━━━━━ EXTRACT ━━━━━

WHY?

While designing and developing the Lily CMS we identified the need for two components: a Write Ahead Log and an Message Queue. We implemented both on top of a RowLog library which is described and made available below. The RowLog library should be useful outside the Lily context, so that's why we're sharing it here.

First, let's talk about the use cases of a WAL and MQ:

Write Ahead Log (WAL)

If you have an HBase table, and each time a create, update or delete operation happens on a row of this table an index should be updated you'll need a system to guarantee that this update actually happens even in the case of failing nodes. A Write Ahead Log (WAL) can give you such a guarantee.

The purpose of the WAL is to guarantee the execution of "secondary, subordinate actions" in case a Lily repository node would die in the midst of their execution. These actions are synchronous actions, this means that (1) they should complete before returning execution to the caller, and (2) they should complete before the next update on the record is allowed to happen.
The two kinds of secondary actions we currently foresee are:

Pushing a message to the queue (see below) for triggering asynchronous actions (f.i. updating a Lucene index)
Updating secondary HBase indexes

In general, we assume that the execution of secondary actions should succeed, thus that the subsystems (such as the message queue) that we call for these actions are highly-available, and if they would not be available, that it is okay for the repository to deny any further updates to the records.

To enforce the execution of secondary actions before a new update on a record can happen, we need to keep track of the still-to-be-executed secondary actions in an index which we will call the WAL. When a new update comes in, the WAL can be checked for any open secondary actions and execute them first. In case no new updates for the record arrive soon, we would still like the secondary actions to be executed within a reasonable time of their original update. Therefore some kind of a cleanup process is needed that periodically checks the WAL and executes any open secondary actions.

When secondary actions themselves fail (rather than a repository node failure) we have to make a distinction between :

The execution of secondary actions left open from a previous update

In this case, if the execution fails, we just throw an exception to the client. We will not yet have started on the update supplied by the client.

The execution of the secondary actions related to the current update.

━━━━━

WRITTEN TASK A: Translate this sentence from the RowLog text into Spanish: "A Write Ahead Log (WAL) can give you such a guarantee."
The rows below are unrelated to the RowLog text.

━━━━━ DATA LISTING ━━━━━

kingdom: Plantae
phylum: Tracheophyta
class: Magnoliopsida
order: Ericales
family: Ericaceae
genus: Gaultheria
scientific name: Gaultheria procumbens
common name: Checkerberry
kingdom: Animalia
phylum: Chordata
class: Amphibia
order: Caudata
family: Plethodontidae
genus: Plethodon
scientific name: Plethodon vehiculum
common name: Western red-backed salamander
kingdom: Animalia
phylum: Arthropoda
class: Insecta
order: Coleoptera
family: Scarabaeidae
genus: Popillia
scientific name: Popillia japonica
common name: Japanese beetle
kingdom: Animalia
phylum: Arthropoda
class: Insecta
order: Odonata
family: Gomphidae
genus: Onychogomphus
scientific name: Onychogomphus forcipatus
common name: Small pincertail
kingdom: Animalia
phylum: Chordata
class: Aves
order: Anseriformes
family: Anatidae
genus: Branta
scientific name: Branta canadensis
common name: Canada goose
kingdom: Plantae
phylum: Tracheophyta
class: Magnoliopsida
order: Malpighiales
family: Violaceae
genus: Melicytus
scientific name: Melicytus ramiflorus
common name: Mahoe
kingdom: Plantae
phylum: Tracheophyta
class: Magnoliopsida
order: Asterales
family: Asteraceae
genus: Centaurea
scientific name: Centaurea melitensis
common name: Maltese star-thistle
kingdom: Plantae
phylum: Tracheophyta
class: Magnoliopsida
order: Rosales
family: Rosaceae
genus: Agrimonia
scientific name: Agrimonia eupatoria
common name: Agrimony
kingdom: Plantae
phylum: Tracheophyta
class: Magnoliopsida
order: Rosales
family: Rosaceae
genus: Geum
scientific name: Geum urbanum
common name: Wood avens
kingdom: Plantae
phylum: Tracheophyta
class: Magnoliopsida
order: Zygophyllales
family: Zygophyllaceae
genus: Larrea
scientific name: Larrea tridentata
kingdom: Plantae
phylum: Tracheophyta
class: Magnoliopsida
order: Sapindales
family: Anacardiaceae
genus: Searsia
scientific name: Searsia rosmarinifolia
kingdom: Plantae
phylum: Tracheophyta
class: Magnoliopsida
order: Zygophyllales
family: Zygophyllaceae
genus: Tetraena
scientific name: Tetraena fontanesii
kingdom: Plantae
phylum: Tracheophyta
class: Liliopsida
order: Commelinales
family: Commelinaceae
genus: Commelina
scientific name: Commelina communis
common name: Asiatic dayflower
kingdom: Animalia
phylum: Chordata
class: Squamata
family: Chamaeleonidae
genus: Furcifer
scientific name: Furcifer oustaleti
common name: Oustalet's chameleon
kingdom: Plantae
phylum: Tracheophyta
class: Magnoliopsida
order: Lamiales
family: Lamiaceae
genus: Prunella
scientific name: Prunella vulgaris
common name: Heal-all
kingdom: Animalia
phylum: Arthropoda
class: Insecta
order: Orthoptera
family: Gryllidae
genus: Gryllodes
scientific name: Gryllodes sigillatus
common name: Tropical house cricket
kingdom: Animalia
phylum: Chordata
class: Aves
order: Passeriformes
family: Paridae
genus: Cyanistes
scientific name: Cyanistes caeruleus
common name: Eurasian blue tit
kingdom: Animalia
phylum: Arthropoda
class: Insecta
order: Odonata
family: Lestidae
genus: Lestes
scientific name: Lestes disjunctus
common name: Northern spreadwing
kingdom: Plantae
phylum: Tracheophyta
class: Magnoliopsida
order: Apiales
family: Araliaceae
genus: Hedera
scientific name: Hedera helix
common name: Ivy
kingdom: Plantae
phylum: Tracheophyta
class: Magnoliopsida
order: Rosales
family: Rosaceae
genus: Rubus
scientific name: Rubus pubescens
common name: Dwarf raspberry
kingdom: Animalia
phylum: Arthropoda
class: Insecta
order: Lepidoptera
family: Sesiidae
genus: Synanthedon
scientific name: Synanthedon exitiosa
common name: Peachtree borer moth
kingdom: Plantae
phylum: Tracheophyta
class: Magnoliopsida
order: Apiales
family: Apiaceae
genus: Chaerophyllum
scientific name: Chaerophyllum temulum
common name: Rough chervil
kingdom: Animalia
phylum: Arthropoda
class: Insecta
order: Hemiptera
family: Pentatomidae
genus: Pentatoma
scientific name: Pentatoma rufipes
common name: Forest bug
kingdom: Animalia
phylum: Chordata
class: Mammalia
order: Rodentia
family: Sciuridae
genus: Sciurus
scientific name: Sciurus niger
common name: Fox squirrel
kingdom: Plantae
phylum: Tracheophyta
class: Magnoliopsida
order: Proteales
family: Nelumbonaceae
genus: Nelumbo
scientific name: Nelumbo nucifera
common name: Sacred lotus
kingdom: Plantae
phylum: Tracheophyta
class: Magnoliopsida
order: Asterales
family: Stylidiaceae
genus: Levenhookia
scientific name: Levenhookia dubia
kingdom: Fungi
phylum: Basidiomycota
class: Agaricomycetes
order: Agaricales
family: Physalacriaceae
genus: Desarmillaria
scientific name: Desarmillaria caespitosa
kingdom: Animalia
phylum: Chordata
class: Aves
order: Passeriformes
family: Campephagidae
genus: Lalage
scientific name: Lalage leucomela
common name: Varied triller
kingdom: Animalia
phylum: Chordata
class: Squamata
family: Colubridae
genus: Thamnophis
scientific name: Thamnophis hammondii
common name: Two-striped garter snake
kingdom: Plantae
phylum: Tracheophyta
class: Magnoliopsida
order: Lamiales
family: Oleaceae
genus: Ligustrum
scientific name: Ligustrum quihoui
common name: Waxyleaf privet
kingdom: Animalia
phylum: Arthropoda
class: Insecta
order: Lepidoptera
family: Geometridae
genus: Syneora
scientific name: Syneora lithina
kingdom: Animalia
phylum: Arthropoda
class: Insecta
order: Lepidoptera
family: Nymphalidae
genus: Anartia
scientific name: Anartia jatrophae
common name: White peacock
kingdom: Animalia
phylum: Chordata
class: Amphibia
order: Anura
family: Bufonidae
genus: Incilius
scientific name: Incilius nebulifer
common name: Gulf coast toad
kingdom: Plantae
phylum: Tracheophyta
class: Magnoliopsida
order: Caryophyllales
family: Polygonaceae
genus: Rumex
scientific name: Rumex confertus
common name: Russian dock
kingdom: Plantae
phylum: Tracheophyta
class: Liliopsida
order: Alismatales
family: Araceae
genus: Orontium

━━━━━

WRITTEN TASK B: Render the rows from the line containing "genus: Synanthedon" through the last line of the rows as a JSON list of strings. Use one string per line and omit blank lines.

SOLUTION A: Un registro de escritura anticipada (WAL) puede darte esa garantía.

SOLUTION B:
[
  "genus: Synanthedon",
  "scientific name: Synanthedon exitiosa",
  "common name: Peachtree borer moth",
  "kingdom: Plantae",
  "phylum: Tracheophyta",
  "class: Magnoliopsida",
  "order: Apiales",
  "family: Apiaceae",
  "genus: Chaerophyllum",
  "scientific name: Chaerophyllum temulum",
  "common name: Rough chervil",
  "kingdom: Animalia",
  "phylum: Arthropoda",
  "class: Insecta",
  "order: Hemiptera",
  "family: Pentatomidae",
  "genus: Pentatoma",
  "scientific name: Pentatoma rufipes",
  "common name: Forest bug",
  "kingdom: Animalia",
  "phylum: Chordata",
  "class: Mammalia",
  "order: Rodentia",
  "family: Sciuridae",
  "genus: Sciurus",
  "scientific name: Sciurus niger",
  "common name: Fox squirrel",
  "kingdom: Plantae",
  "phylum: Tracheophyta",
  "class: Magnoliopsida",
  "order: Proteales",
  "family: Nelumbonaceae",
  "genus: Nelumbo",
  "scientific name: Nelumbo nucifera",
  "common name: Sacred lotus",
  "kingdom: Plantae",
  "phylum: Tracheophyta",
  "class: Magnoliopsida",
  "order: Asterales",
  "family: Stylidiaceae",
  "genus: Levenhookia",
  "scientific name: Levenhookia dubia",
  "kingdom: Fungi",
  "phylum: Basidiomycota",
  "class: Agaricomycetes",
  "order: Agaricales",
  "family: Physalacriaceae",
  "genus: Desarmillaria",
  "scientific name: Desarmillaria caespitosa",
  "kingdom: Animalia",
  "phylum: Chordata",
  "class: Aves",
  "order: Passeriformes",
  "family: Campephagidae",
  "genus: Lalage",
  "scientific name: Lalage leucomela",
  "common name: Varied triller",
  "kingdom: Animalia",
  "phylum: Chordata",
  "class: Squamata",
  "family: Colubridae",
  "genus: Thamnophis",
  "scientific name: Thamnophis hammondii",
  "common name: Two-striped garter snake",
  "kingdom: Plantae",
  "phylum: Tracheophyta",
  "class: Magnoliopsida",
  "order: Lamiales",
  "family: Oleaceae",
  "genus: Ligustrum",
  "scientific name: Ligustrum quihoui",
  "common name: Waxyleaf privet",
  "kingdom: Animalia",
  "phylum: Arthropoda",
  "class: Insecta",
  "order: Lepidoptera",
  "family: Geometridae",
  "genus: Syneora",
  "scientific name: Syneora lithina",
  "kingdom: Animalia",
  "phylum: Arthropoda",
  "class: Insecta",
  "order: Lepidoptera",
  "family: Nymphalidae",
  "genus: Anartia",
  "scientific name: Anartia jatrophae",
  "common name: White peacock",
  "kingdom: Animalia",
  "phylum: Chordata",
  "class: Amphibia",
  "order: Anura",
  "family: Bufonidae",
  "genus: Incilius",
  "scientific name: Incilius nebulifer",
  "common name: Gulf coast toad",
  "kingdom: Plantae",
  "phylum: Tracheophyta",
  "class: Magnoliopsida",
  "order: Caryophyllales",
  "family: Polygonaceae",
  "genus: Rumex",
  "scientific name: Rumex confertus",
  "common name: Russian dock",
  "kingdom: Plantae",
  "phylum: Tracheophyta",
  "class: Liliopsida",
  "order: Alismatales",
  "family: Araceae",
  "genus: Orontium"
]